■ **WHAT IS REQUIRED**: Copy the text read from each of the records below exactly as it appears, line by line. Leave out the pictures.

■ **EXERCISE INPUTS**:
□ □ □ □ □ □ □

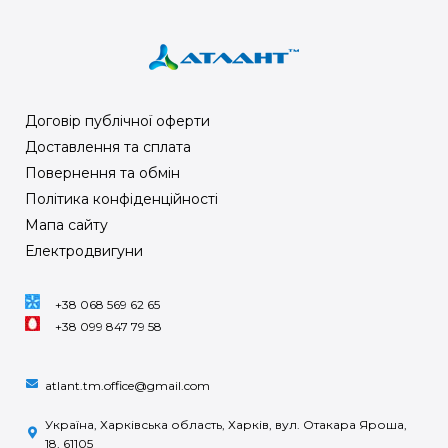
Договір публічної оферти
Доставлення та сплата
Повернення та обмін
Політика конфіденційності
Мапа сайту
Електродвигуни
+38 068 569 62 65
+38 099 847 79 58
atlant.tm.office@gmail.com
Україна, Харківська область, Харків, вул. Отакара Яроша,
18, 61105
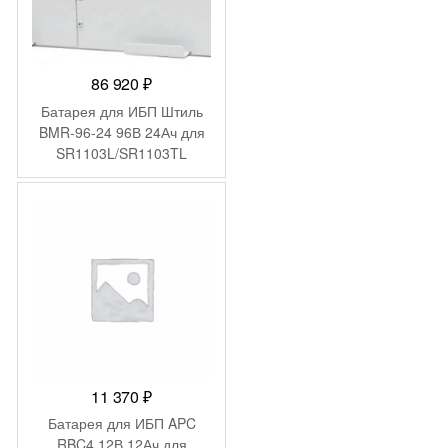
86 920
₽
Батарея для ИБП Штиль
BMR-96-24 96В 24Ач для
SR1103L/SR1103TL
11 370
₽
Батарея для ИБП APC
RBC4 12В 12Ач для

□ □ □ □ □ □ □

■ **RESPONSE TO THE EXERCISE**:
Договір публічної оферти
Доставлення та сплата
Повернення та обмін
Політика конфіденційності
Мапа сайту
Електродвигуни
+38 068 569 62 65
+38 099 847 79 58
atlant.tm.office@gmail.com
Україна, Харківська область, Харків, вул. Отакара Яроша,
18, 61105
86 920
₽
Батарея для ИБП Штиль
BMR-96-24 96В 24Ач для
SR1103L/SR1103TL
11 370
₽
Батарея для ИБП APC
RBC4 12В 12Ач для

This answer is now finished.